Fergerson is still flying for Southwest Airlines, but the day was emotional for him as well.

“It really didn’t hit me until that day that this is it for Mark. I didn’t realize it was the last day Phil gets to suit up. It was cool to see all three of us in uniform, but I remember back when we were just excited to fly a Piper Chieftain. It was neat how we gelled into the same people we were when we were 18, 19, 20 years old. It was just the joy of being around each other.”

Hoover was honored to be invited.

“It almost brought me to tears,” he said. “Their personalities really had not changed a bit. They were still the rowdy bunch they always were. These boys took chances, but they were calculated. They knew what they wanted to pursue and made sacrifices to get there. To see them all in uniform together and at the ranks they have achieved, along with their families, was a treat.”

For Schulz, it was the perfect ending.

“What was cool about it was that Kevin, Phil and I became friends at Battle Creek in the spring of ’83 and we went out basically together in the same airplane, one day, one leg. Thirty seven years later, they’re still my best friends. It really couldn’t have gone any better.”   


The Oklahoma State University Aviation Program in the College of Education and Human Sciences has taken on new life in the last decade. An aging fleet of planes has been refreshed and expanded to 38, with several newer models including six new Cirrus SR20s. Four twin-engine planes are available for multi-engine and commercial ratings.

Lance Fortney, program manager for the OSU Flight Center, said there were around 130 students in the flight program when he started in 2012. That number has almost doubled. Demand became so great that the program now accepts only 75 new students every fall to ensure enough flight time for everyone. 

The program has outgrown its current flight center north of the Stillwater Regional Airport. 

“We have so many students and we do so much flying right now, there’s not enough room. People are sitting in the lobby trying to brief.
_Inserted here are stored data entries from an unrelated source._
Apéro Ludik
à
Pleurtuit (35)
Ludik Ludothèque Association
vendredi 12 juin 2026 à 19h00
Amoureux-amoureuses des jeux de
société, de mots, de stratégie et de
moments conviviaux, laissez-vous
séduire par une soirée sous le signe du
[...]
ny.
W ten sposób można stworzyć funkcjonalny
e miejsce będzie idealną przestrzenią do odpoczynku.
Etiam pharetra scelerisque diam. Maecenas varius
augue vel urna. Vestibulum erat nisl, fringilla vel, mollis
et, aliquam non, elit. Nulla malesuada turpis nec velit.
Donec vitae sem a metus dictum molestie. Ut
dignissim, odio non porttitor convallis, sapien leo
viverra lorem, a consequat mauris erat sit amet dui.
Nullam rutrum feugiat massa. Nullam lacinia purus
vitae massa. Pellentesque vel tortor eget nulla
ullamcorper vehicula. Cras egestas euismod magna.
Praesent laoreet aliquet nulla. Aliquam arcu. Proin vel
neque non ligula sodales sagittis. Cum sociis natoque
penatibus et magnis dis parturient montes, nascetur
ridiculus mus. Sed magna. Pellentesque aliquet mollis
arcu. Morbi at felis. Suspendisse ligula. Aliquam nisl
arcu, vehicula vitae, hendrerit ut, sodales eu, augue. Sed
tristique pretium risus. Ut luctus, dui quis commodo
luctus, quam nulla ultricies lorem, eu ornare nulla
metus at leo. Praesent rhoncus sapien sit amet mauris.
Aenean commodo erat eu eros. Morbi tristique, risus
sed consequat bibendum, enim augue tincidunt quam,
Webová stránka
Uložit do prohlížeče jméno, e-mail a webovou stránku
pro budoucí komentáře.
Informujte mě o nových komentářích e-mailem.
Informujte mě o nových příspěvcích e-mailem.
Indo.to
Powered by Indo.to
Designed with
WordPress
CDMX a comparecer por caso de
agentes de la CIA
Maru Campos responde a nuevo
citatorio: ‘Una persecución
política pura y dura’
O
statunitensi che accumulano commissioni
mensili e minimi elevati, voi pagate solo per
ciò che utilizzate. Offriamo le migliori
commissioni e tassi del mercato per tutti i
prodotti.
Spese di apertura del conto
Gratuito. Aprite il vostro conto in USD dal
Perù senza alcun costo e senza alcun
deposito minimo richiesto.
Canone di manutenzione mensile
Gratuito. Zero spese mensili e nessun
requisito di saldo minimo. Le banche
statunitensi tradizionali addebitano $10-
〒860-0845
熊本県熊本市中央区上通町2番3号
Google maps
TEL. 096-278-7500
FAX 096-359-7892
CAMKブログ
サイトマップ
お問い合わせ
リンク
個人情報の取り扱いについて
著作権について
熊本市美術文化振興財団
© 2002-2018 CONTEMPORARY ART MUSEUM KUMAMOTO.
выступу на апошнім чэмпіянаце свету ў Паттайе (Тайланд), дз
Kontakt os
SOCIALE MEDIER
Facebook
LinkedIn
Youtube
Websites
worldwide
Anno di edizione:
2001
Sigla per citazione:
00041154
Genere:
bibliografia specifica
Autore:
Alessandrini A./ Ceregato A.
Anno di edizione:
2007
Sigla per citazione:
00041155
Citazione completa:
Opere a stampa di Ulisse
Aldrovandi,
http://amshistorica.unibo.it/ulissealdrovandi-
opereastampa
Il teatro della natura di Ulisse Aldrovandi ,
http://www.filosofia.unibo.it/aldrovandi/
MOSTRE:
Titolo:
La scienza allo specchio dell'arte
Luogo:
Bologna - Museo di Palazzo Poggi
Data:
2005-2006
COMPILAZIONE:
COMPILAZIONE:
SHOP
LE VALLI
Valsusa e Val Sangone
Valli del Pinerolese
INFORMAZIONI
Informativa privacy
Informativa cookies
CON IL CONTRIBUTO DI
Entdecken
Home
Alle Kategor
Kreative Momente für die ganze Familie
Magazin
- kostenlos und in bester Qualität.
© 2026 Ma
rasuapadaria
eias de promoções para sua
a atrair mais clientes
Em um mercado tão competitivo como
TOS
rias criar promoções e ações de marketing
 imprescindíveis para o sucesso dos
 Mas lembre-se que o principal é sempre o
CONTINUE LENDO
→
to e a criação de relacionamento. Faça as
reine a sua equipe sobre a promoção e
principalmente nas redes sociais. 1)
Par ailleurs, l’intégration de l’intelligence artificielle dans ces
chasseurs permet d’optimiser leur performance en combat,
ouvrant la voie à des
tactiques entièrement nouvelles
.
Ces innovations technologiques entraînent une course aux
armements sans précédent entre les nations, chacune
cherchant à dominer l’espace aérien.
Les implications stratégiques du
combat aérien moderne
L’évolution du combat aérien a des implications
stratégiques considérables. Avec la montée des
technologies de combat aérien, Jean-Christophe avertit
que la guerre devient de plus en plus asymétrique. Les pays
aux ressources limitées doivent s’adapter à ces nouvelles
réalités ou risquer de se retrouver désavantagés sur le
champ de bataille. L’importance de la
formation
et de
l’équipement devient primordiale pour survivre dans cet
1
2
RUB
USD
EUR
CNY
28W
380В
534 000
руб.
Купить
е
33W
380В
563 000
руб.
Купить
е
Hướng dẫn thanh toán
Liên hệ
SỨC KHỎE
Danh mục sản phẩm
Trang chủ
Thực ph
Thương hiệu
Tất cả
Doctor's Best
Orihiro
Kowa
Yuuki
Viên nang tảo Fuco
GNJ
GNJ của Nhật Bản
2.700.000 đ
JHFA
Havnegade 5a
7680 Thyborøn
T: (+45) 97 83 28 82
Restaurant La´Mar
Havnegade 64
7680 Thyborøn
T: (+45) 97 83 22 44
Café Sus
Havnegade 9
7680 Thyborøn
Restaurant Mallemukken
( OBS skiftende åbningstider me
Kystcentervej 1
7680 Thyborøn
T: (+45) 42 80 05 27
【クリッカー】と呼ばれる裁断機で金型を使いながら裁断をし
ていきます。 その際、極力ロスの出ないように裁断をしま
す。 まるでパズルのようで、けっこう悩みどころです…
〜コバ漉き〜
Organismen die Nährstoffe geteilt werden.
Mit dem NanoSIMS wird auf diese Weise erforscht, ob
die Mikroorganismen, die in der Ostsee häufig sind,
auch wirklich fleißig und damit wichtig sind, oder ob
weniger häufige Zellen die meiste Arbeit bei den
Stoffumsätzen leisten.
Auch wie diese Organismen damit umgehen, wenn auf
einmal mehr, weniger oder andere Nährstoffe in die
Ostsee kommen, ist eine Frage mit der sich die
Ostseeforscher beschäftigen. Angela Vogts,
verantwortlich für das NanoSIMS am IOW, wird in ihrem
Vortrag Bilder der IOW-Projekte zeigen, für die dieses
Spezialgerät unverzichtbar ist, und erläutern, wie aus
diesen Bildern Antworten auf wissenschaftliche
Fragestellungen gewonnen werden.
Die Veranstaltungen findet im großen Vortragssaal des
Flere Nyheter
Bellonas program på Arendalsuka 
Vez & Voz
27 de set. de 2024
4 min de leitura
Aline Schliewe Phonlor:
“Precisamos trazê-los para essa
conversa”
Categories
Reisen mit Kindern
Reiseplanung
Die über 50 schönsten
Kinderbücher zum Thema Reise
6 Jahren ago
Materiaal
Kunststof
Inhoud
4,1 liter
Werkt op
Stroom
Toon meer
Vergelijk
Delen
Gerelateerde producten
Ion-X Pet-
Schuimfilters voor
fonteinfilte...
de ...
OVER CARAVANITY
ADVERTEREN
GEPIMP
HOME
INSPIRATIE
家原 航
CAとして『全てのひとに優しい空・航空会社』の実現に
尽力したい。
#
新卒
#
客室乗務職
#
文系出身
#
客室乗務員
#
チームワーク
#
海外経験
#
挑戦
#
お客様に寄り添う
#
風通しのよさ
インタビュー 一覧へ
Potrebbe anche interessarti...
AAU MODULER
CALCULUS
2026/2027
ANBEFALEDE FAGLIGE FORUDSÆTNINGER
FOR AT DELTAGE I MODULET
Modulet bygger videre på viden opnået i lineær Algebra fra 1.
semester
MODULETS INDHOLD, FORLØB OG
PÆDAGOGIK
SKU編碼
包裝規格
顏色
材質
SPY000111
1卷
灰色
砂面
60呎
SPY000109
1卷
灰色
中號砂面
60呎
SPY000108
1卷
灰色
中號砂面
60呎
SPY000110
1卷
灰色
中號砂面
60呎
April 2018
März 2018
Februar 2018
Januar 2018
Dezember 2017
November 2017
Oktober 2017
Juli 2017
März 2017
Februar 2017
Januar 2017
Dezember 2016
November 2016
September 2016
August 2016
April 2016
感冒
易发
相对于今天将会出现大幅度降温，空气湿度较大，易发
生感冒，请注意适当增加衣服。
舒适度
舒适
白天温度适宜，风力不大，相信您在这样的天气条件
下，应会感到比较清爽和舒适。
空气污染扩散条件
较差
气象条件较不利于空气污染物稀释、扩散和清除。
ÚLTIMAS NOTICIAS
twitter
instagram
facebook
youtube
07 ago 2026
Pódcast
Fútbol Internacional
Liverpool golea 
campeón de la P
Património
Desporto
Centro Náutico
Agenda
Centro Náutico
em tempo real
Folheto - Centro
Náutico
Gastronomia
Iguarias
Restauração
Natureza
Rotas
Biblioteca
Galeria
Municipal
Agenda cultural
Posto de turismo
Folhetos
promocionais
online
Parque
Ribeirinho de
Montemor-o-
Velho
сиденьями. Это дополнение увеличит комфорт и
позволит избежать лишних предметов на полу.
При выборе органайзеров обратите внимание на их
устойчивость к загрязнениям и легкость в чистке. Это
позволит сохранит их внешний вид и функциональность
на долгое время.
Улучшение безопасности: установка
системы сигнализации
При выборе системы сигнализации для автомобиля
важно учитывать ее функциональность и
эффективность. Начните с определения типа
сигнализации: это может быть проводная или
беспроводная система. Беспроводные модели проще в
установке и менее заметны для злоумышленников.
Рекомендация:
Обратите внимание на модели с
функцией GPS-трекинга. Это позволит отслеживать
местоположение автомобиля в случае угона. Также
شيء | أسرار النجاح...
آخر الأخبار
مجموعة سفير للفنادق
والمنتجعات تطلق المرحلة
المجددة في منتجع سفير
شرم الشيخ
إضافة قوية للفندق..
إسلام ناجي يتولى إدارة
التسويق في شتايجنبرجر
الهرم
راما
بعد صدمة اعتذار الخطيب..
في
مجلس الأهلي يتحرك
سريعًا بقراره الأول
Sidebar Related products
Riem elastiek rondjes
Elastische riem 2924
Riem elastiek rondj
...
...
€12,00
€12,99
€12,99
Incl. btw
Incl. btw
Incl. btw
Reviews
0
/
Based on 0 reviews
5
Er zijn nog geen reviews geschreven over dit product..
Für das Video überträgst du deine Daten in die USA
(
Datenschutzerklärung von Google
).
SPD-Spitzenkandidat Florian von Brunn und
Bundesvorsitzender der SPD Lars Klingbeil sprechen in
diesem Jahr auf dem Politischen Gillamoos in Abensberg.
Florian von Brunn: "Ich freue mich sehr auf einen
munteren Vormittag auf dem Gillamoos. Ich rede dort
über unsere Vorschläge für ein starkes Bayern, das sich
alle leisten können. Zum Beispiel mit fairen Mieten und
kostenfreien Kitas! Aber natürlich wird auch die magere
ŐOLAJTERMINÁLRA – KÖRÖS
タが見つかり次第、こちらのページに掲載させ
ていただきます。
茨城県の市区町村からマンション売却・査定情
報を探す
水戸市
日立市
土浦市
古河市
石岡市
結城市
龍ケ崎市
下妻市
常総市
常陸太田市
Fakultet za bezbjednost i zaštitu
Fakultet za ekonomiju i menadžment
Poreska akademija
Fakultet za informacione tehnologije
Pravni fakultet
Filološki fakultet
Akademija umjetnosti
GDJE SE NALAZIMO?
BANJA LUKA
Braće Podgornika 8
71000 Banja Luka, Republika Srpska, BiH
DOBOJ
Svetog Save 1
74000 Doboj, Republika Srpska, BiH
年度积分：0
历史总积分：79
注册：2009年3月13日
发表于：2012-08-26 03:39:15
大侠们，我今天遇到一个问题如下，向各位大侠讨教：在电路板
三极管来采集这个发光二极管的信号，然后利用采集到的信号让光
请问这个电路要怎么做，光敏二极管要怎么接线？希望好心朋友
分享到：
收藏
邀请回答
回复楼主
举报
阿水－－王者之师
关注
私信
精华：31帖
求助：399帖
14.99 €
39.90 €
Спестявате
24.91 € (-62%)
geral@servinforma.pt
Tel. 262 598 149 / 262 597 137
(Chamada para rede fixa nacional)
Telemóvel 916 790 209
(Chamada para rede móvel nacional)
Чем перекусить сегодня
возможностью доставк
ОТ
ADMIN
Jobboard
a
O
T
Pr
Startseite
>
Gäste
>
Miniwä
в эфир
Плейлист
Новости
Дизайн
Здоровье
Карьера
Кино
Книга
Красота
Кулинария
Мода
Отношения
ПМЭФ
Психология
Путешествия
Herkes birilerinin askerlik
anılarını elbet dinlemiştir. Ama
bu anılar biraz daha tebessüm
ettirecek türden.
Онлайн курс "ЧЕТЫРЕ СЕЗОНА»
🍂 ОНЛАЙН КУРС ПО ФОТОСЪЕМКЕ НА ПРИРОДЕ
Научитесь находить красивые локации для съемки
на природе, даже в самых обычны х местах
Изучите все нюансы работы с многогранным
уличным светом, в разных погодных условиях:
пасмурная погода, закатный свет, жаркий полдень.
There’s not enough privacy for instructor/ student conversations.” 

Construction has started on the new Ray and Linda Booker OSU Flight Center, with completion expected in the fall of 2021. 

“The new building will give us the space and the privacy to hold those educational briefings and debriefings,” Fortney said. “It will allow us to get our simulator in the same building, with hopefully room for two simulators.”